--- RECORDS TO USE ---

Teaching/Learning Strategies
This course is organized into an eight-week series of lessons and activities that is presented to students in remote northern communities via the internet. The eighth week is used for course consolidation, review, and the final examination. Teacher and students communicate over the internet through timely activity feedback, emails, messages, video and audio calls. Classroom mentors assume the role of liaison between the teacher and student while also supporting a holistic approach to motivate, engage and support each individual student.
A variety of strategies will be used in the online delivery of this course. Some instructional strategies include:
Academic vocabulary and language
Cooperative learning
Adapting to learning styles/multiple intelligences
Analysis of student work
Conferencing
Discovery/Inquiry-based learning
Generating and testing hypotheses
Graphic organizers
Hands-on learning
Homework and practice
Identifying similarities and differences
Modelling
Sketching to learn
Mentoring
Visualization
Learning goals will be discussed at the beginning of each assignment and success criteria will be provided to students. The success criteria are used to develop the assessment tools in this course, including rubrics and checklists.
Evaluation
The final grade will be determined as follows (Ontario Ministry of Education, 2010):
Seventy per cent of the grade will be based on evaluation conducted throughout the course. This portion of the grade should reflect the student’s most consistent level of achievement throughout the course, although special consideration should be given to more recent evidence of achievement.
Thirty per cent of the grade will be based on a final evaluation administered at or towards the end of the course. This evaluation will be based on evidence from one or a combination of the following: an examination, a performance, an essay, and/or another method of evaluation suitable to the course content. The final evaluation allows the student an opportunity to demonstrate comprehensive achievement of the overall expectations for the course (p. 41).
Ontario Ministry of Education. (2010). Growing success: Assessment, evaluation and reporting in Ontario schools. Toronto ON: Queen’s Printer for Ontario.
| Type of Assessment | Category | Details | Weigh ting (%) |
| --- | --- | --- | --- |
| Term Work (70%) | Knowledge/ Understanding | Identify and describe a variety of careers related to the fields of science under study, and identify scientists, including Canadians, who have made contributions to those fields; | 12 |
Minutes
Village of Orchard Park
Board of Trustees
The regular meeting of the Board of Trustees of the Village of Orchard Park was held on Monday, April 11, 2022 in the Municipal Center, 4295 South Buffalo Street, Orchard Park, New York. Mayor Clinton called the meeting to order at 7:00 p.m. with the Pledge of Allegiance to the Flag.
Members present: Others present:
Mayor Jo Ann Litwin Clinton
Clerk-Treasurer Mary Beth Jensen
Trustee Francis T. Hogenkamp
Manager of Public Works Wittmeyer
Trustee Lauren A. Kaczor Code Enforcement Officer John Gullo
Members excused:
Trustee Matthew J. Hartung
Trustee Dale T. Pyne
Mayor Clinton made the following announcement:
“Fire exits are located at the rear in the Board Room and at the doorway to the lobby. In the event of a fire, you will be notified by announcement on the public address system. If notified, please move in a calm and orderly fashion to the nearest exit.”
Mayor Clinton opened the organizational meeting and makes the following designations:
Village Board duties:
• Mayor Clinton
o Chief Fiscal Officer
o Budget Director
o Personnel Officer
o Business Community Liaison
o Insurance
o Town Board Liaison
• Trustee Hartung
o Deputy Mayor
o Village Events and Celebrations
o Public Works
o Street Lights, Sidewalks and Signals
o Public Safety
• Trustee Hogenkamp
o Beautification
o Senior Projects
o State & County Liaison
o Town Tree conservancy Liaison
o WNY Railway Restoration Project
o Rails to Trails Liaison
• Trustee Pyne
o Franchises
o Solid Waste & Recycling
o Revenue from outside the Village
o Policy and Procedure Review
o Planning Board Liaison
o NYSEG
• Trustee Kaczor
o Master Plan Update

--- ACTION ITEM ---
Given the data above, transcribe exactly the lines from the one containing "o Personnel Officer" down to the one containing "o Policy and Procedure Review", and no others.

--- EXERCISE OUTPUT ---
o Personnel Officer
o Business Community Liaison
o Insurance
o Town Board Liaison
• Trustee Hartung
o Deputy Mayor
o Village Events and Celebrations
o Public Works
o Street Lights, Sidewalks and Signals
o Public Safety
• Trustee Hogenkamp
o Beautification
o Senior Projects
o State & County Liaison
o Town Tree conservancy Liaison
o WNY Railway Restoration Project
o Rails to Trails Liaison
• Trustee Pyne
o Franchises
o Solid Waste & Recycling
o Revenue from outside the Village
o Policy and Procedure Review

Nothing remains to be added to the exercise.